+++ Records shown

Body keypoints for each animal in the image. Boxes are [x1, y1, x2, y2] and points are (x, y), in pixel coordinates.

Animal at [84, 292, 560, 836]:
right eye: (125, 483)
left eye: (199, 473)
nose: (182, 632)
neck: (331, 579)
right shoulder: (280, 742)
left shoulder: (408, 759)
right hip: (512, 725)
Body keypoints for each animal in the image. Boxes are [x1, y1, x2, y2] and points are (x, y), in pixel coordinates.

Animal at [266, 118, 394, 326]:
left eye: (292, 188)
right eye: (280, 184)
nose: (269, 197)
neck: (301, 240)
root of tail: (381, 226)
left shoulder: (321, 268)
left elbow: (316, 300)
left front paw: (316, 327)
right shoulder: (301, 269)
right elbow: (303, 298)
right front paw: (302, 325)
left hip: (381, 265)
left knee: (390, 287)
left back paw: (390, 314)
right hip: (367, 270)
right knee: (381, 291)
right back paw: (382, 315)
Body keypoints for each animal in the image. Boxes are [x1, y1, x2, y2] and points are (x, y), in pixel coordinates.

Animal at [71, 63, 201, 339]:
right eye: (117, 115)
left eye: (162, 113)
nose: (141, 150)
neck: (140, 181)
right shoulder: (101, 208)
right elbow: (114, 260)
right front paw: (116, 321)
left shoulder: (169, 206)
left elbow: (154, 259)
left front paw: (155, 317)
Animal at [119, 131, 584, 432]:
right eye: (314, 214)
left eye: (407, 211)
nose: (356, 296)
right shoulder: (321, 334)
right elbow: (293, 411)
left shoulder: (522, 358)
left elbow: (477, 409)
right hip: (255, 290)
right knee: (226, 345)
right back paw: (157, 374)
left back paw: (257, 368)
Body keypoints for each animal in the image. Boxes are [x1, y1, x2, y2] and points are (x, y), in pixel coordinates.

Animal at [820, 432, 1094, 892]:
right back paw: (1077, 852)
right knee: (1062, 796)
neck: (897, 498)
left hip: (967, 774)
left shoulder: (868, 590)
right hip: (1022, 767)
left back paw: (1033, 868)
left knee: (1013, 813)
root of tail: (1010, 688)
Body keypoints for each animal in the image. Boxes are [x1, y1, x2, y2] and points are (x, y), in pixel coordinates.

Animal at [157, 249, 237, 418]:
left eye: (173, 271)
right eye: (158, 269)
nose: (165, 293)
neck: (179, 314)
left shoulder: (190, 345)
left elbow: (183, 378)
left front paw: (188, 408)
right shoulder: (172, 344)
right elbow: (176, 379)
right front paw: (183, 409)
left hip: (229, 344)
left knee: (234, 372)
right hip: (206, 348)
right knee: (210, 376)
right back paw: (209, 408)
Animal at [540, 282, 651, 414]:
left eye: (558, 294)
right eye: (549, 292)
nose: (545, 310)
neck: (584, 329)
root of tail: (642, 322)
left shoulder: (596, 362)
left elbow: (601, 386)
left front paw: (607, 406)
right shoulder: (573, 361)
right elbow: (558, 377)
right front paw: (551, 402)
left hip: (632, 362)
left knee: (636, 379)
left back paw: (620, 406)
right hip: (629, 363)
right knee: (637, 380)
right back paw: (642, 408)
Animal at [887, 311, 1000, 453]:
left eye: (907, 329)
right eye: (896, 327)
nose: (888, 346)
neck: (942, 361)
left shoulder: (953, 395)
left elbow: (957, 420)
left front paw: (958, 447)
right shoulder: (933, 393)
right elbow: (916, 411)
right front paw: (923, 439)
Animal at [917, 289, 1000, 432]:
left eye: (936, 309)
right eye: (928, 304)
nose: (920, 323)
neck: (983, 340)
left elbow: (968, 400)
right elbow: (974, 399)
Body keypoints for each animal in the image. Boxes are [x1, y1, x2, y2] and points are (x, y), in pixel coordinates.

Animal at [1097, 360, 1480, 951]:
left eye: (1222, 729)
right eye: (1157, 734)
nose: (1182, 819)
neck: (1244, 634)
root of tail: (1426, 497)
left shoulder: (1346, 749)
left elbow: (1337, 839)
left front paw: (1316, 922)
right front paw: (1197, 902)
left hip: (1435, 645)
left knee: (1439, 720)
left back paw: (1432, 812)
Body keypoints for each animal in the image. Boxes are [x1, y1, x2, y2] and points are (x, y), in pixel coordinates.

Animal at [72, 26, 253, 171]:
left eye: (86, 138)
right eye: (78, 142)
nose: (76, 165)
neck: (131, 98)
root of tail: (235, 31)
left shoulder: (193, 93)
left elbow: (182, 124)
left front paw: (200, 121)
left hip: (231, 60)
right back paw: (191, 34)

++++++

- _Activity_
Each line of the data in which the string "tail" appears needs to be copied.

- _Solution to the exercise_
root of tail: (381, 226)
root of tail: (1010, 688)
root of tail: (642, 322)
root of tail: (1426, 497)
root of tail: (235, 31)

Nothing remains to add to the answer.